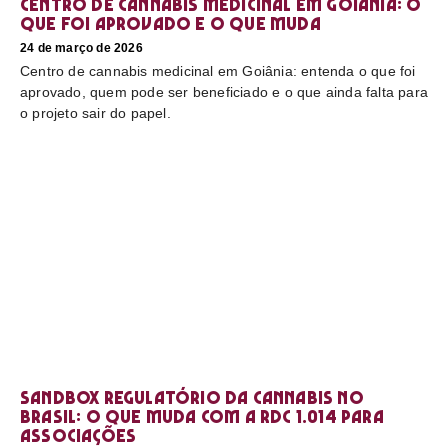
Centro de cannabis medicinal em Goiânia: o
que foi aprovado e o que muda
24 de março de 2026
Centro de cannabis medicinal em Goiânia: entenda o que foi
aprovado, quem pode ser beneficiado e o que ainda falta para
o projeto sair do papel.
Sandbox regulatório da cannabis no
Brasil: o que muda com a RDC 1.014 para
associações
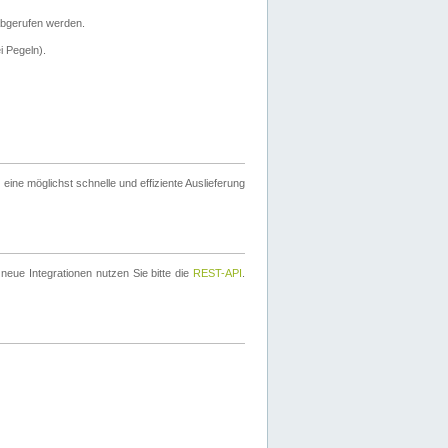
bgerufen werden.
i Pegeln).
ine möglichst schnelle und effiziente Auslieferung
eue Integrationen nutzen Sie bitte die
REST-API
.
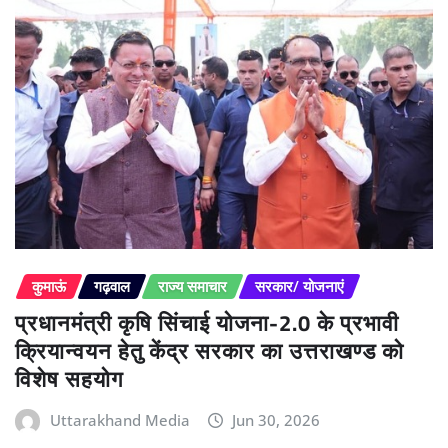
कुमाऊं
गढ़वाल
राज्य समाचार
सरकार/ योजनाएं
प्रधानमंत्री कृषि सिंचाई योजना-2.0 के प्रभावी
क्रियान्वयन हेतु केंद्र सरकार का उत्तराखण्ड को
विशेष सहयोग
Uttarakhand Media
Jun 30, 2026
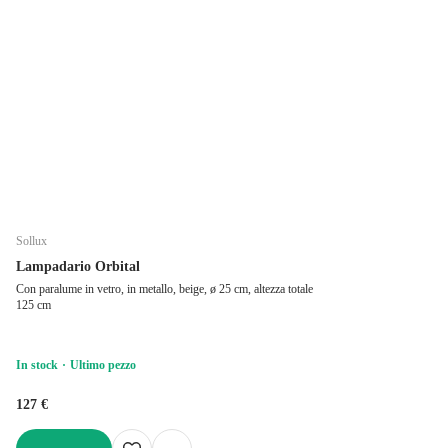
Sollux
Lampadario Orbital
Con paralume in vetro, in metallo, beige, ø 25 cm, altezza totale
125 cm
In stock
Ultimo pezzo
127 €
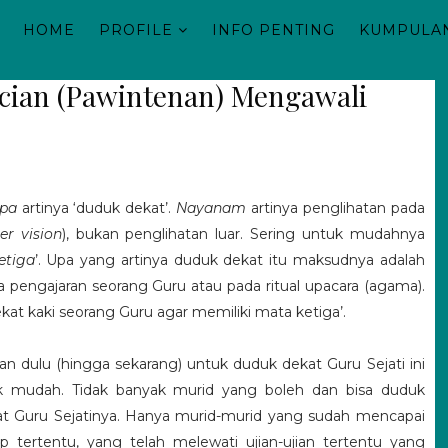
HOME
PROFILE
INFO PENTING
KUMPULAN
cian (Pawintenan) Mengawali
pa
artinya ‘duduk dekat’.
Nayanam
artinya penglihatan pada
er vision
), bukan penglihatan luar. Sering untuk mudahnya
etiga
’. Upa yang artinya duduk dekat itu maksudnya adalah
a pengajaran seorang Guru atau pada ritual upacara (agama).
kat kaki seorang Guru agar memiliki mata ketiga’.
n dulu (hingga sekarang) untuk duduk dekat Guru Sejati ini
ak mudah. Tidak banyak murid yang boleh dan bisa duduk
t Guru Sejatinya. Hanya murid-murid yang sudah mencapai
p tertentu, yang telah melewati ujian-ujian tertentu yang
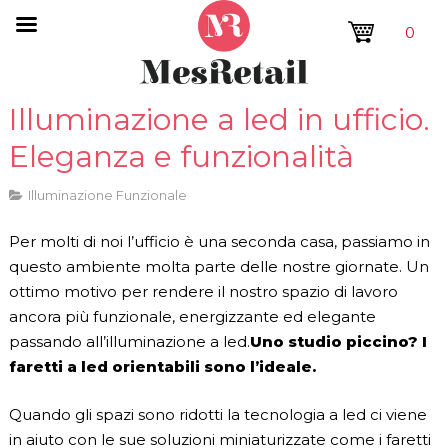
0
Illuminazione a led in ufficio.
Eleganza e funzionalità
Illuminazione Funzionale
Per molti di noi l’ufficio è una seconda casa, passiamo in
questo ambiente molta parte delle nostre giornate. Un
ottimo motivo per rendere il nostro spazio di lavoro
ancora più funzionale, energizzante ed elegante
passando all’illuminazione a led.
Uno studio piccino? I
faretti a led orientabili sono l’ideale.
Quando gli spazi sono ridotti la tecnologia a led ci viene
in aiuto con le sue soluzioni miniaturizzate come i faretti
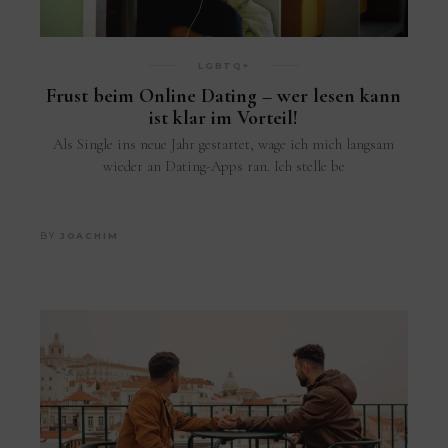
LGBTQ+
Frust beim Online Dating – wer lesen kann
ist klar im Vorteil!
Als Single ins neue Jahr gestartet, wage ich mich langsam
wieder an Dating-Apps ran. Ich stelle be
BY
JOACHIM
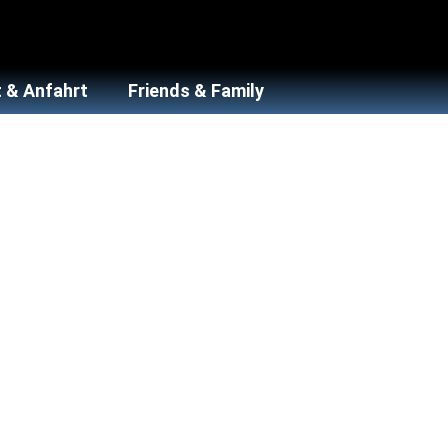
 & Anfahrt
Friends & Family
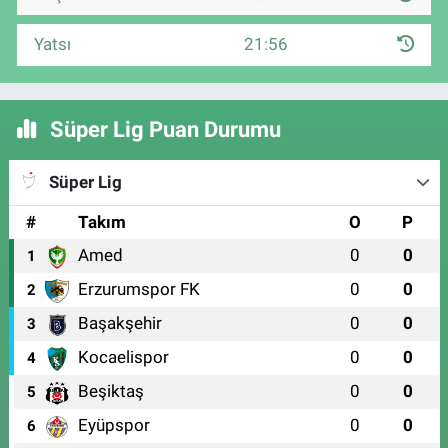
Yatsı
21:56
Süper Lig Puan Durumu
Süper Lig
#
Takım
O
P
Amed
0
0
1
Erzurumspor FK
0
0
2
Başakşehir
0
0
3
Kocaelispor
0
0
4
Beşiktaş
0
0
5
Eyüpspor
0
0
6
○ ○ ○
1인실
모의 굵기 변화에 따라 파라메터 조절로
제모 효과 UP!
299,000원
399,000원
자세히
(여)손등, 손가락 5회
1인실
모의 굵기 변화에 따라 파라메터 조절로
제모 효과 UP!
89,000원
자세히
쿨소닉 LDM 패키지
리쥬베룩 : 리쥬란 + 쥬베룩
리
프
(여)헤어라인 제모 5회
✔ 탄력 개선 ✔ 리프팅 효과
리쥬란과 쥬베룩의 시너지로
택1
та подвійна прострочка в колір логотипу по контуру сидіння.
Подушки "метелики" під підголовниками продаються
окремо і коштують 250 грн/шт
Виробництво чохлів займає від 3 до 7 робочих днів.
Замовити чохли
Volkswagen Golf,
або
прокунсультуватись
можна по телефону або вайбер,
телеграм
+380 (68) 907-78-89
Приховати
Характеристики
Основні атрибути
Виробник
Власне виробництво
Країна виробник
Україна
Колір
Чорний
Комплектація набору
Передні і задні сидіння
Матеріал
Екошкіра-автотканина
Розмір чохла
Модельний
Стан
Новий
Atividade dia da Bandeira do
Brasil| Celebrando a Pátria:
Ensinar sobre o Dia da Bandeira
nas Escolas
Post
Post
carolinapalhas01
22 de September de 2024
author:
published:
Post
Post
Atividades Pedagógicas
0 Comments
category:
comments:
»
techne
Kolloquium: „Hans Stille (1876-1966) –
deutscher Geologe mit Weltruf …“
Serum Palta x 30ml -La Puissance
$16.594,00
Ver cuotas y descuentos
○ ○ ○
• **WORK TO BE COMPLETED**:
Rewrite the lines beginning with the line containing "Centro de cannabis medicinal em Goiânia: o" and ending with the line containing "associações", swapping every "cannabis" for "maconha" and keeping everything else the same.

• **TASK RESULT**:
Centro de maconha medicinal em Goiânia: o
que foi aprovado e o que muda
24 de março de 2026
Centro de maconha medicinal em Goiânia: entenda o que foi
aprovado, quem pode ser beneficiado e o que ainda falta para
o projeto sair do papel.
Sandbox regulatório da maconha no
Brasil: o que muda com a RDC 1.014 para
associações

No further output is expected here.